START Dataset records
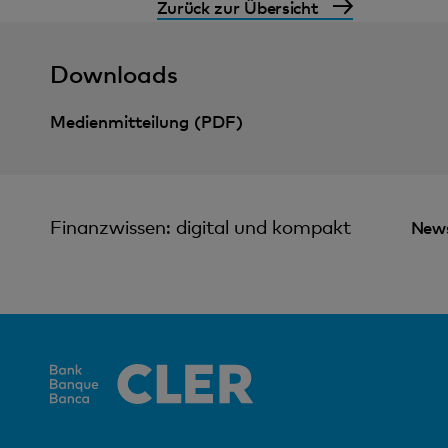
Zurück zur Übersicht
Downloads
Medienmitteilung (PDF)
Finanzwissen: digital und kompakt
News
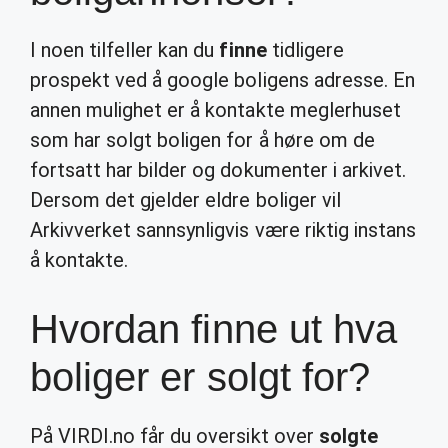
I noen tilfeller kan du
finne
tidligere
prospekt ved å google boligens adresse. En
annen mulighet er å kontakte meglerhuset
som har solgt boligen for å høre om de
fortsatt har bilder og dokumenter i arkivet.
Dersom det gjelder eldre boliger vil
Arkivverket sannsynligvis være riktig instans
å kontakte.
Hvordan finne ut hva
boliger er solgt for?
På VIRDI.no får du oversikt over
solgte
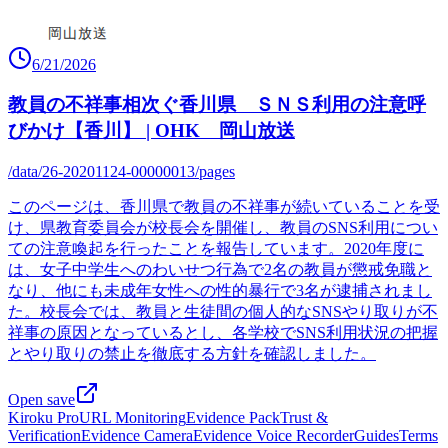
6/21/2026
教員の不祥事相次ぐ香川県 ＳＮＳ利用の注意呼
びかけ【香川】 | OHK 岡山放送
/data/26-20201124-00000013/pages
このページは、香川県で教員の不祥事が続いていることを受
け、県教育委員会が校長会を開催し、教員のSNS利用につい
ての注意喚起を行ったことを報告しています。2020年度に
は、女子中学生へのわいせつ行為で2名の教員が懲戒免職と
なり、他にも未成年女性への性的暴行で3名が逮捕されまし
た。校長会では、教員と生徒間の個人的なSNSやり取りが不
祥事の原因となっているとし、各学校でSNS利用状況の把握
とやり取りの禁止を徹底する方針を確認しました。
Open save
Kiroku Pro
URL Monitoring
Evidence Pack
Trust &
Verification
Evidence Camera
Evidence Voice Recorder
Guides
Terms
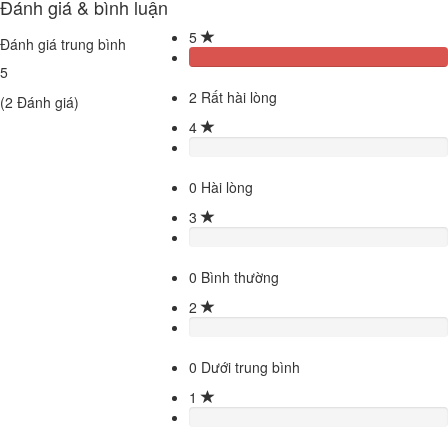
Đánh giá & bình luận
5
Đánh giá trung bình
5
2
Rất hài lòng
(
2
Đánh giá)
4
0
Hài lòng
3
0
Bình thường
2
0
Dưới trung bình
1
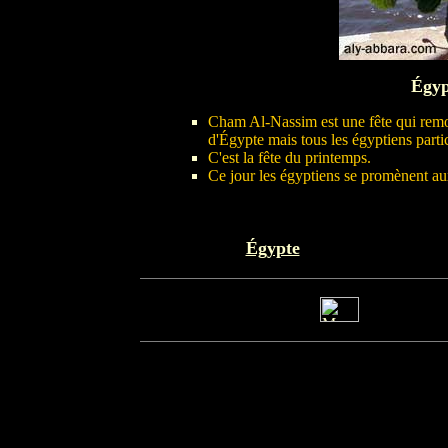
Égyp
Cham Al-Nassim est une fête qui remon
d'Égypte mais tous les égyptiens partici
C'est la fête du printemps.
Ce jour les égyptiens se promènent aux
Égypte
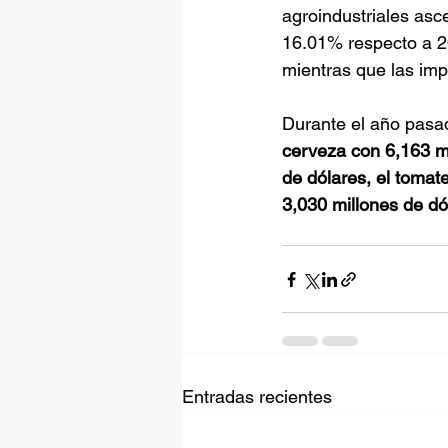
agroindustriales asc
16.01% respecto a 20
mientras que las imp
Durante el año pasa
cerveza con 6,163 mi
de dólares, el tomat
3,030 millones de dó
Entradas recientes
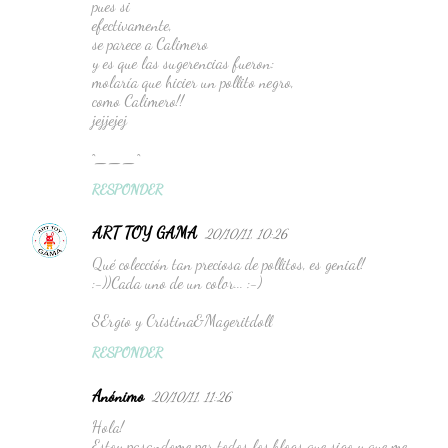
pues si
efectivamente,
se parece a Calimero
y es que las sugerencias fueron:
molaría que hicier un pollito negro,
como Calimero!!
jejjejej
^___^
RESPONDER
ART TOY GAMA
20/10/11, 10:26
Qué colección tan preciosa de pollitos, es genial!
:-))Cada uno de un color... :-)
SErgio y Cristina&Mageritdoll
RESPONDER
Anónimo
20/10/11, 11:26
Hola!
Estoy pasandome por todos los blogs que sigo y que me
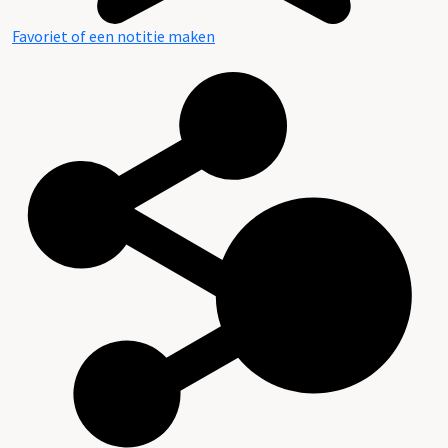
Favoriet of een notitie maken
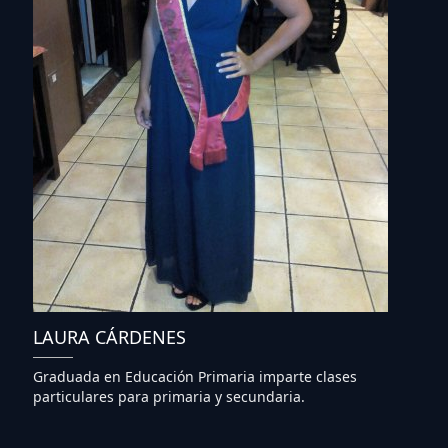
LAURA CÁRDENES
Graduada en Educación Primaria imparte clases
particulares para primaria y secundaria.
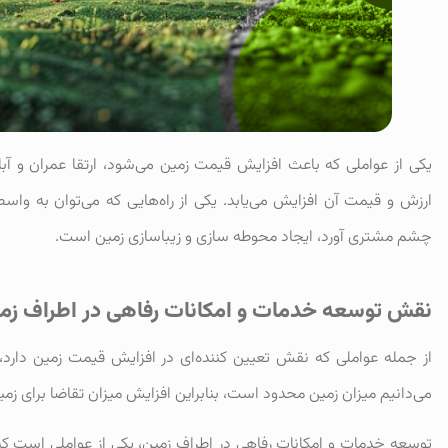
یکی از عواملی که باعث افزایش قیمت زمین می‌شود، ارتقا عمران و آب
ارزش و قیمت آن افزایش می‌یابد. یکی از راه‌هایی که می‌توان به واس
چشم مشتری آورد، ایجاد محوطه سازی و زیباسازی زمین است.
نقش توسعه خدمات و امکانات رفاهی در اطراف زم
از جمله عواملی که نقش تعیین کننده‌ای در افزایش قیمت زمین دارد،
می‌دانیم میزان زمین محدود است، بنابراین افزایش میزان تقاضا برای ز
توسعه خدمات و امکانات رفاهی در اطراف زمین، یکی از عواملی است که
END Dataset records
START Dataset records
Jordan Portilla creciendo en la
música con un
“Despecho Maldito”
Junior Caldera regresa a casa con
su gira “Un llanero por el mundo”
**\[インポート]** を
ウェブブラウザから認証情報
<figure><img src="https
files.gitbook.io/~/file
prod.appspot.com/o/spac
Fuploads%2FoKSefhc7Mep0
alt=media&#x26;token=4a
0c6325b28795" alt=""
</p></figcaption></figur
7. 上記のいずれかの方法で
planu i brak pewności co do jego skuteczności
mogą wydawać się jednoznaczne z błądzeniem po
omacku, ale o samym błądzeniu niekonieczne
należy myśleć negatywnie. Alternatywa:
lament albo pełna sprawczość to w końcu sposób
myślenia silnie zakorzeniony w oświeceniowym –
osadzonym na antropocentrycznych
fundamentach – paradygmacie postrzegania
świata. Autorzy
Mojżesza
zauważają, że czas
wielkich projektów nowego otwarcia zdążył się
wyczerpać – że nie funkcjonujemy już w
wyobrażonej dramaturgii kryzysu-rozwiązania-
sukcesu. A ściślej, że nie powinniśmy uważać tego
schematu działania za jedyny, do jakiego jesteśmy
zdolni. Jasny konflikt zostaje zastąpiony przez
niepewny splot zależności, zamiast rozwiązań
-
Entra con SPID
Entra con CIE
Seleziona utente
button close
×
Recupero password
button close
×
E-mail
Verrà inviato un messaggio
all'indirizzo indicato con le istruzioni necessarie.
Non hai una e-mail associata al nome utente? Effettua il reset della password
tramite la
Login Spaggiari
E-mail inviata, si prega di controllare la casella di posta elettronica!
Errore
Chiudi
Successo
END Dataset records
START Dataset records
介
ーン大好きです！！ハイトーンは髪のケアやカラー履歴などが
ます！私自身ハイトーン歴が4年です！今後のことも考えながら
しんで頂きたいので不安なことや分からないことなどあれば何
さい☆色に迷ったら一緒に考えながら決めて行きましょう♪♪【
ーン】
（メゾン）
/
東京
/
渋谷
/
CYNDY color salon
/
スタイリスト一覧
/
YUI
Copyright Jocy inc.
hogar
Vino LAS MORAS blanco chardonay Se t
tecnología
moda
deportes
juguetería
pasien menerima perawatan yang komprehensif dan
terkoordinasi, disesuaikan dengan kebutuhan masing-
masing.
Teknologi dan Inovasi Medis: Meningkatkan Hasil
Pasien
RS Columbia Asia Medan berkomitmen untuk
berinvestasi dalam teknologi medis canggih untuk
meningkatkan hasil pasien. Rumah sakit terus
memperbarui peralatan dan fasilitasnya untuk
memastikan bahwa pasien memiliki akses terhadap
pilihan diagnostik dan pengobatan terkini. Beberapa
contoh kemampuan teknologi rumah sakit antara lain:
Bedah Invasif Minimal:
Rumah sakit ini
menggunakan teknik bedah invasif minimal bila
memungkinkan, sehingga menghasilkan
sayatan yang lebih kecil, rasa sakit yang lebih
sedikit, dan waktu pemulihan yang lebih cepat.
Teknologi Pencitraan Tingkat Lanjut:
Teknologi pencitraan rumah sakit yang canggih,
END Dataset records
Aim of the exercise — From the line with "Zurück zur Übersicht" up to and including the line with "som har solgt boligen for å høre om de" above, retype every line exactly and nothing more; leave out the pictures.

Answer to this problem —
Zurück zur Übersicht
Downloads
Medienmitteilung (PDF)
Finanzwissen: digital und kompakt
News
I noen tilfeller kan du
finne
tidligere
prospekt ved å google boligens adresse. En
annen mulighet er å kontakte meglerhuset
som har solgt boligen for å høre om de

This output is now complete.